The UK’s carbon floor price offers that rare treat: an energy market policy that unites the views of the sector regardless of the usual divisions.

Perhaps it has something to do with the fact that it is a ­decision born of the Treasury and not the Department of Energy and Climate Change, but either way its reception is an almost unanimous, collective eyeroll.

Environmentalists rightly point out that its effectiveness as a tool to reduce carbon emissions is negligible. Without a cap, generators are free to buy their way out.

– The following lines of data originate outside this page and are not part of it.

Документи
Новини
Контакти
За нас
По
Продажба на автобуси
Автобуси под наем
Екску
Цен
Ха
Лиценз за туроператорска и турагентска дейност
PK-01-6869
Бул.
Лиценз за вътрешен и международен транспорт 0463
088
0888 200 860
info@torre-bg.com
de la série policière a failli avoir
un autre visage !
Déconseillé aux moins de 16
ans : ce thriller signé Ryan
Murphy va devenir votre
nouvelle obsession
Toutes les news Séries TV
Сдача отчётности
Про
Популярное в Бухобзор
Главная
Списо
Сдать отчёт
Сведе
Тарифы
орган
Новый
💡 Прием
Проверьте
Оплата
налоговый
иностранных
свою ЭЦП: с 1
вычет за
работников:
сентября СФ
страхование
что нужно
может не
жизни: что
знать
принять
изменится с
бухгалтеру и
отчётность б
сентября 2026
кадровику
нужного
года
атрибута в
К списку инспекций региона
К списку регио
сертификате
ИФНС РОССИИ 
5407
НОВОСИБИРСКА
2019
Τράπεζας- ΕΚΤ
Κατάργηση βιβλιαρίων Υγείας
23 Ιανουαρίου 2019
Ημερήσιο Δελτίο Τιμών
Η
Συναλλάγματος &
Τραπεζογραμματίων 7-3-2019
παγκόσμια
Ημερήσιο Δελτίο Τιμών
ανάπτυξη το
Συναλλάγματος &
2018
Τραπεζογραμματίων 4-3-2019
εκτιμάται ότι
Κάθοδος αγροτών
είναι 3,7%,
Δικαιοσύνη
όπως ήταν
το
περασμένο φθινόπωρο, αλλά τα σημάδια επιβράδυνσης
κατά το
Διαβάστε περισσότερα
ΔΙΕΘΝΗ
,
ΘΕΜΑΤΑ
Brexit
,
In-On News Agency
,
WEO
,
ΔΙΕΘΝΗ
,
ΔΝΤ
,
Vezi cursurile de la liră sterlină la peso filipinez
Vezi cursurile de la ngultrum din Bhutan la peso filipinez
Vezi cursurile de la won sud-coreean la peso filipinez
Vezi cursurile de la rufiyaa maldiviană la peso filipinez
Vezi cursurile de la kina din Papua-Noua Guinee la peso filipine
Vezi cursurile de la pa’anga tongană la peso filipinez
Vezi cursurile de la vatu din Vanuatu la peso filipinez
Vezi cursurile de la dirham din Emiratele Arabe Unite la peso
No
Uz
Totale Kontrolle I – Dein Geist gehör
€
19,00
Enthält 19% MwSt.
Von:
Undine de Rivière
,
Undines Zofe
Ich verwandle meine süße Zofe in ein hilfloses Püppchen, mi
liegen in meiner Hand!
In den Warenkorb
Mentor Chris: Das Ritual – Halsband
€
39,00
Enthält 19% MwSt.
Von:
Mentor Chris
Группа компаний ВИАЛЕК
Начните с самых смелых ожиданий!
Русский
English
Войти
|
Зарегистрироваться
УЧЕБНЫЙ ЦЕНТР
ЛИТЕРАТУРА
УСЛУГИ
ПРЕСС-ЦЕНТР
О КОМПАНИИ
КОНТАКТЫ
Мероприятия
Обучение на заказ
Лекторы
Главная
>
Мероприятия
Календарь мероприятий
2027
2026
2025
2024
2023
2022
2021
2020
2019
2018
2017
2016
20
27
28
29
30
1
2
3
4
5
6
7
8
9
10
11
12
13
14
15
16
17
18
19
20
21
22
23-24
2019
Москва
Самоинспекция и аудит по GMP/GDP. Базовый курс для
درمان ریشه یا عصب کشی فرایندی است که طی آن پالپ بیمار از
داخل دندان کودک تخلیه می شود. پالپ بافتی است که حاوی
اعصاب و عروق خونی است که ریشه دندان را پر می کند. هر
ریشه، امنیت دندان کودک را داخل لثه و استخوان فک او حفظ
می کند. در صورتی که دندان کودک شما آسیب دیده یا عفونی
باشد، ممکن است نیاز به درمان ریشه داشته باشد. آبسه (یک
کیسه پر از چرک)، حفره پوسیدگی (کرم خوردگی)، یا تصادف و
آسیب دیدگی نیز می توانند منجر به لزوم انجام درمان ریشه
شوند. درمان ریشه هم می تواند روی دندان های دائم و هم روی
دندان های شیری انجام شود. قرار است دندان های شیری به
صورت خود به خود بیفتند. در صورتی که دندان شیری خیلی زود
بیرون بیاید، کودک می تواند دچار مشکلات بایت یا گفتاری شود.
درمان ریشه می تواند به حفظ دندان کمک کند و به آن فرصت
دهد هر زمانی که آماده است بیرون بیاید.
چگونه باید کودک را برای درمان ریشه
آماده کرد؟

Businesses quite rightly point out that needing to buy their way out of their emissions when the rest of Europe only coughs up enough to cover the cost of the EU’s Emissions Trading System (ETS) is a bad thing for competitiveness.

But now that the ETS is showing tiny green shoots of recovery and a new government is expected in a couple of months, could the carbon tax be in for further political tinkering?

This, of course, brings us to the third corner of the industry that takes issue with the tax: the UK’s power traders. Political risk is never a good thing when confidence is needed to boost liquidity and knowing that an ever-increasing element of the wholesale price depends on the whims of Treasury wonks is an uncomfortable place to be.

Then again, being mired in debt is probably not a comfortable situation for the government either, so it’s possible the Treasury’s cash-grab might survive the election after all.